How to Avoid Downtime
How can we combat this downtime? Unfortunately, there aren’t packaged products like Tivoli System Automation (TSA) that can be implemented to prevent these issues. The solution must to be built into the design of your data warehouse.
One of the most common ways to solve this problem involves duplicating some or all of the data in the data warehouse. The goal is to create an “online” copy of the data that users report on, and an “offline” copy of the data that is used for ETL processes and other database maintenance activities.
There are 3 ways to create a second copy for online/offline purposes:
- Duplicating the entire system (hardware, storage, etc.)
- Creating a second copy of the database
- Duplicating only specific tables within the database
Each of these options has varying levels of cost, but may provide additional benefits. (For example, duplicating the entire system can also provides for disaster recovery if the second system is located in a different location).

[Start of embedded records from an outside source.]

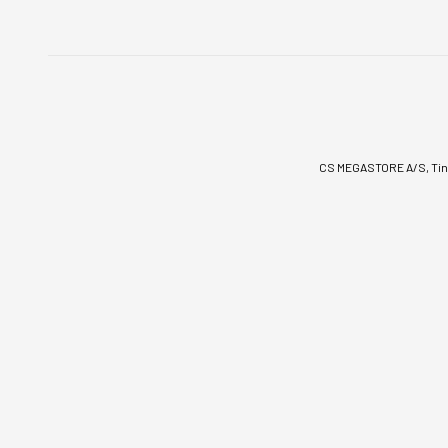
CS MEGASTORE A/S, Tinv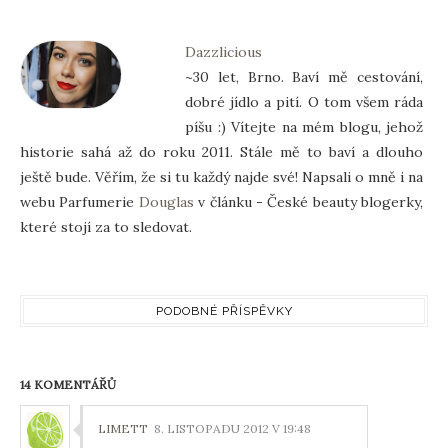
Dazzlicious
~30 let, Brno. Baví mě cestování,
dobré jídlo a pití. O tom všem ráda
píšu :) Vítejte na mém blogu, jehož
historie sahá až do roku 2011. Stále mě to baví a dlouho
ještě bude. Věřím, že si tu každý najde své! Napsali o mně i na
webu Parfumerie
Douglas
v článku - České beauty blogerky,
které stojí za to sledovat.
PODOBNÉ PŘÍSPĚVKY
14 KOMENTÁŘŮ
LIMETT
8. LISTOPADU 2012 V 19:48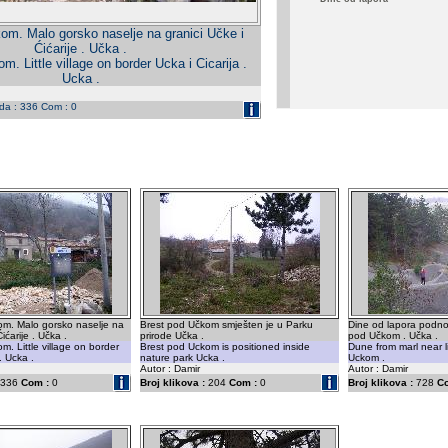
om. Malo gorsko naselje na granici Učke i
Ćićarije . Učka .
. Little village on border Ucka i Cicarija .
Ucka .
eda : 336 Com : 0
om. Malo gorsko naselje na
Brest pod Učkom smješten je u Parku
Dine od lapora podno
ićarije . Učka .
prirode Učka .
pod Učkom . Učka .
m. Little village on border
Brest pod Uckom is positioned inside
Dune from marl near l
. Ucka .
nature park Ucka .
Uckom .
Autor : Damir
Autor : Damir
336
Com :
0
Broj klikova :
204
Com :
0
Broj klikova :
728
C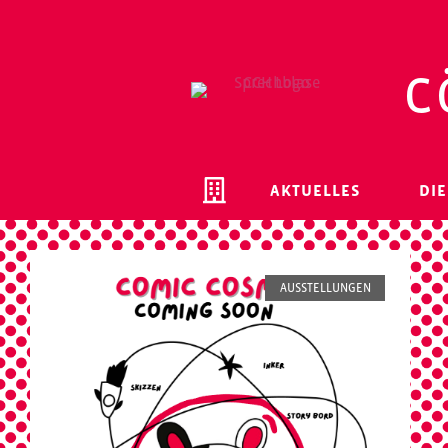
c
AKTUELLES
DIE
AUSSTELLUNGEN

Each option also adds varying levels of complexity to your ETL processes. With 2 copies of the data, ensuring that both copies have correct data may mean adding additional checks to your ETL processes.
You will have to determine how you will identify which copy of the data is online for users vs. offline for ETL and maintenance activities, as well as how you will “swap” which copy is in which role.
Making a database highly available means much more than simply ensuring that DB2 is running and that users can connect to it. As business analytics becomes more critical to your business’ bottom line, demands for system availability are constantly increasing.
When making your data warehouse or data marts highly available, make sure that you consider availability from your users’ point of view. Look for holes in your application design and database maintenance processes that can result in inconsistencies that may be perceived as outages by your users, and design a solution to prevent these.